Exit interviews reveal the reasons why people leave their current job, which many times has little to do with the position or company. The person is quitting because they did not like their boss. It is critical for you to talk to these people and uncover a person’s favorite boss and why as well as the supervisor they liked least and why. This will help you determine if the personality and management style of your hiring authority and the candidate will click before going through the interview process. 

5. The interview process was subpar

Your interviewing process can hurt or help your ability to extend offers that are accepted.  Timing is critical to your success, which is why it’s important to obtain a specific target date to hire from your hiring authorities. If you begin your recruiting process too early or too late, you will not attract the best talent who will accept your offer.

When the interview process takes too long, your candidates will interview for other opportunities and often view delays in the hiring process as a lack of interest.

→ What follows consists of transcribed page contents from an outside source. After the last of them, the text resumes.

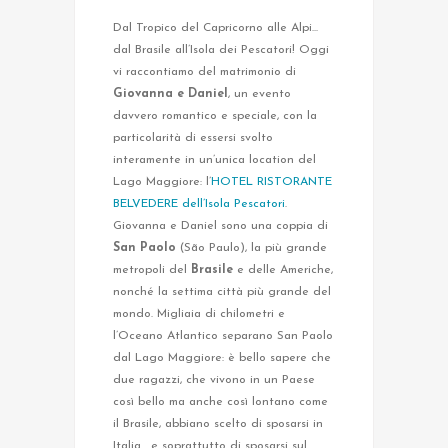
Dal Tropico del Capricorno alle Alpi...
dal Brasile all’Isola dei Pescatori! Oggi
vi raccontiamo del matrimonio di
Giovanna e Daniel
, un evento
davvero romantico e speciale, con la
particolarità di essersi svolto
interamente in un’unica location del
Lago Maggiore: l’
HOTEL RISTORANTE
BELVEDERE dell’Isola Pescatori
.
Giovanna e Daniel sono una coppia di
San Paolo
(São Paulo), la più grande
metropoli del
Brasile
e delle Americhe,
nonché la settima città più grande del
mondo. Migliaia di chilometri e
l’Oceano Atlantico separano San Paolo
dal Lago Maggiore: è bello sapere che
due ragazzi, che vivono in un Paese
così bello ma anche così lontano come
il Brasile, abbiano scelto di sposarsi in
Italia... e soprattutto di sposarsi sul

When you have identified a rock star candidate, it is critical to escalate the hiring process. A delayed hiring process has cost many companies the benefits of hiring the best talent. Some companies are not even requiring an application to be completed and instead are utilizing the persons LinkedIn profile to spead things up.

6. The compenstation package was not good enough

Compensation and benefits always impact the decision whether to accept or reject a job offer. If a candidate feels they are being low-balled, they will reject an offer. If the cost and deductibles of a benefit package are high, they will reject an offer unless the salary offered compensates for the costs.

Pre-close your candidates on money, so you know before you ever extend an offer exactly what an individual will accept without hesitation. You must clarify details on compensation and benefits throughout the entire interview process. Often salary demands increase and you don’t want to be blind-sighted or have your job offer declined.

Often, making subtle adjustments in these six areas of your hiring process can greatly improve the percentages of your offers that are extended and accepted.